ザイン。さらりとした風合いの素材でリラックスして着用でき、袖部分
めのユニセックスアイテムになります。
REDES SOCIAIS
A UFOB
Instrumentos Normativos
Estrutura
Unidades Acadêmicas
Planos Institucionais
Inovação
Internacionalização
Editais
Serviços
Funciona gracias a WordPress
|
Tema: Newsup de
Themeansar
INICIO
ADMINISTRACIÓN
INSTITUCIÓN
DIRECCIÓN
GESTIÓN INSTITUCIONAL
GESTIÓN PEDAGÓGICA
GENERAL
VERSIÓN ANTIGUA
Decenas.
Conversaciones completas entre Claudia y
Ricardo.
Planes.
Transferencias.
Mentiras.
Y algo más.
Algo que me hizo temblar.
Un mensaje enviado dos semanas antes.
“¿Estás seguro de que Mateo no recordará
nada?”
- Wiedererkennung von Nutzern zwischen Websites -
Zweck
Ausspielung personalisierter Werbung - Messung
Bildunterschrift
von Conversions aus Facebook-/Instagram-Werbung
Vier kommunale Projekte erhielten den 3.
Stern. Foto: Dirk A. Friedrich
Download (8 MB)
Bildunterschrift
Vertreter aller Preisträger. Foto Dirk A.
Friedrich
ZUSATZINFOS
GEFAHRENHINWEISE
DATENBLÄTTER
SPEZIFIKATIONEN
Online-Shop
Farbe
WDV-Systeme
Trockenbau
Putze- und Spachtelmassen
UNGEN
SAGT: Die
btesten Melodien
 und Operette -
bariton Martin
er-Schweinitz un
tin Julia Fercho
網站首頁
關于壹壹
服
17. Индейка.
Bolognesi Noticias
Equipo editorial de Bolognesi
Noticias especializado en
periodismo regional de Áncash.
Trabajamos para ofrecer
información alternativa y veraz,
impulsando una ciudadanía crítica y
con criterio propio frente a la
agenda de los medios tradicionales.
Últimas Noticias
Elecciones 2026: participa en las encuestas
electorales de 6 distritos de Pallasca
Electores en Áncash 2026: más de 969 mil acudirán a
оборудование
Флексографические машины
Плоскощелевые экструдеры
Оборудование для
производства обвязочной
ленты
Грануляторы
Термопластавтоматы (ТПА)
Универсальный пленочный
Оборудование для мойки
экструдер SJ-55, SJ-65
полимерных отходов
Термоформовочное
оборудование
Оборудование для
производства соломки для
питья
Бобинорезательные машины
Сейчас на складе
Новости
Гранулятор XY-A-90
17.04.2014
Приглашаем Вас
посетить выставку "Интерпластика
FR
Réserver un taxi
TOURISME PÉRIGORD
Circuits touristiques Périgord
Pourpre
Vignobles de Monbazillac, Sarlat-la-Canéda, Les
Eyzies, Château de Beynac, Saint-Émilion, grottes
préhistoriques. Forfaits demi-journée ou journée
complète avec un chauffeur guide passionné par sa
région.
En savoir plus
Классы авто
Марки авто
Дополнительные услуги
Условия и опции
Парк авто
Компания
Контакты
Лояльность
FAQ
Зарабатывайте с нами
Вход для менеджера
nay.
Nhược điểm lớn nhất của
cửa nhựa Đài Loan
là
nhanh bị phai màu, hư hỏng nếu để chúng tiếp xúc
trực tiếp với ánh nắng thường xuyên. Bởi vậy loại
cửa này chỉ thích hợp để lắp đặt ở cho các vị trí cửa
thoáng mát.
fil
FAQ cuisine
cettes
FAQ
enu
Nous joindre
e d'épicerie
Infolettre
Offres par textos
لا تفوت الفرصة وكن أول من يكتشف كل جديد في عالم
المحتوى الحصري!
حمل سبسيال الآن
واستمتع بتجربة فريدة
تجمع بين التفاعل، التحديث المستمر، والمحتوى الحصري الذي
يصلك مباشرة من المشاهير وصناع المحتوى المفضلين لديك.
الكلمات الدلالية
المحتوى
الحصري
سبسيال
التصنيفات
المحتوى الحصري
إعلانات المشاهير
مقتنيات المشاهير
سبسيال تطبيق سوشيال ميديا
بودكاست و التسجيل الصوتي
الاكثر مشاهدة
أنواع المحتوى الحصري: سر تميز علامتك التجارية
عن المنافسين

========================

• **Problem requirements**
Copy every entry exactly. Leave nothing out.

• **Task answer**
ザイン。さらりとした風合いの素材でリラックスして着用でき、袖部分
めのユニセックスアイテムになります。
REDES SOCIAIS
A UFOB
Instrumentos Normativos
Estrutura
Unidades Acadêmicas
Planos Institucionais
Inovação
Internacionalização
Editais
Serviços
Funciona gracias a WordPress
|
Tema: Newsup de
Themeansar
INICIO
ADMINISTRACIÓN
INSTITUCIÓN
DIRECCIÓN
GESTIÓN INSTITUCIONAL
GESTIÓN PEDAGÓGICA
GENERAL
VERSIÓN ANTIGUA
Decenas.
Conversaciones completas entre Claudia y
Ricardo.
Planes.
Transferencias.
Mentiras.
Y algo más.
Algo que me hizo temblar.
Un mensaje enviado dos semanas antes.
“¿Estás seguro de que Mateo no recordará
nada?”
- Wiedererkennung von Nutzern zwischen Websites -
Zweck
Ausspielung personalisierter Werbung - Messung
Bildunterschrift
von Conversions aus Facebook-/Instagram-Werbung
Vier kommunale Projekte erhielten den 3.
Stern. Foto: Dirk A. Friedrich
Download (8 MB)
Bildunterschrift
Vertreter aller Preisträger. Foto Dirk A.
Friedrich
ZUSATZINFOS
GEFAHRENHINWEISE
DATENBLÄTTER
SPEZIFIKATIONEN
Online-Shop
Farbe
WDV-Systeme
Trockenbau
Putze- und Spachtelmassen
UNGEN
SAGT: Die
btesten Melodien
 und Operette -
bariton Martin
er-Schweinitz un
tin Julia Fercho
網站首頁
關于壹壹
服
17. Индейка.
Bolognesi Noticias
Equipo editorial de Bolognesi
Noticias especializado en
periodismo regional de Áncash.
Trabajamos para ofrecer
información alternativa y veraz,
impulsando una ciudadanía crítica y
con criterio propio frente a la
agenda de los medios tradicionales.
Últimas Noticias
Elecciones 2026: participa en las encuestas
electorales de 6 distritos de Pallasca
Electores en Áncash 2026: más de 969 mil acudirán a
оборудование
Флексографические машины
Плоскощелевые экструдеры
Оборудование для
производства обвязочной
ленты
Грануляторы
Термопластавтоматы (ТПА)
Универсальный пленочный
Оборудование для мойки
экструдер SJ-55, SJ-65
полимерных отходов
Термоформовочное
оборудование
Оборудование для
производства соломки для
питья
Бобинорезательные машины
Сейчас на складе
Новости
Гранулятор XY-A-90
17.04.2014
Приглашаем Вас
посетить выставку "Интерпластика
FR
Réserver un taxi
TOURISME PÉRIGORD
Circuits touristiques Périgord
Pourpre
Vignobles de Monbazillac, Sarlat-la-Canéda, Les
Eyzies, Château de Beynac, Saint-Émilion, grottes
préhistoriques. Forfaits demi-journée ou journée
complète avec un chauffeur guide passionné par sa
région.
En savoir plus
Классы авто
Марки авто
Дополнительные услуги
Условия и опции
Парк авто
Компания
Контакты
Лояльность
FAQ
Зарабатывайте с нами
Вход для менеджера
nay.
Nhược điểm lớn nhất của
cửa nhựa Đài Loan
là
nhanh bị phai màu, hư hỏng nếu để chúng tiếp xúc
trực tiếp với ánh nắng thường xuyên. Bởi vậy loại
cửa này chỉ thích hợp để lắp đặt ở cho các vị trí cửa
thoáng mát.
fil
FAQ cuisine
cettes
FAQ
enu
Nous joindre
e d'épicerie
Infolettre
Offres par textos
لا تفوت الفرصة وكن أول من يكتشف كل جديد في عالم
المحتوى الحصري!
حمل سبسيال الآن
واستمتع بتجربة فريدة
تجمع بين التفاعل، التحديث المستمر، والمحتوى الحصري الذي
يصلك مباشرة من المشاهير وصناع المحتوى المفضلين لديك.
الكلمات الدلالية
المحتوى
الحصري
سبسيال
التصنيفات
المحتوى الحصري
إعلانات المشاهير
مقتنيات المشاهير
سبسيال تطبيق سوشيال ميديا
بودكاست و التسجيل الصوتي
الاكثر مشاهدة
أنواع المحتوى الحصري: سر تميز علامتك التجارية
عن المنافسين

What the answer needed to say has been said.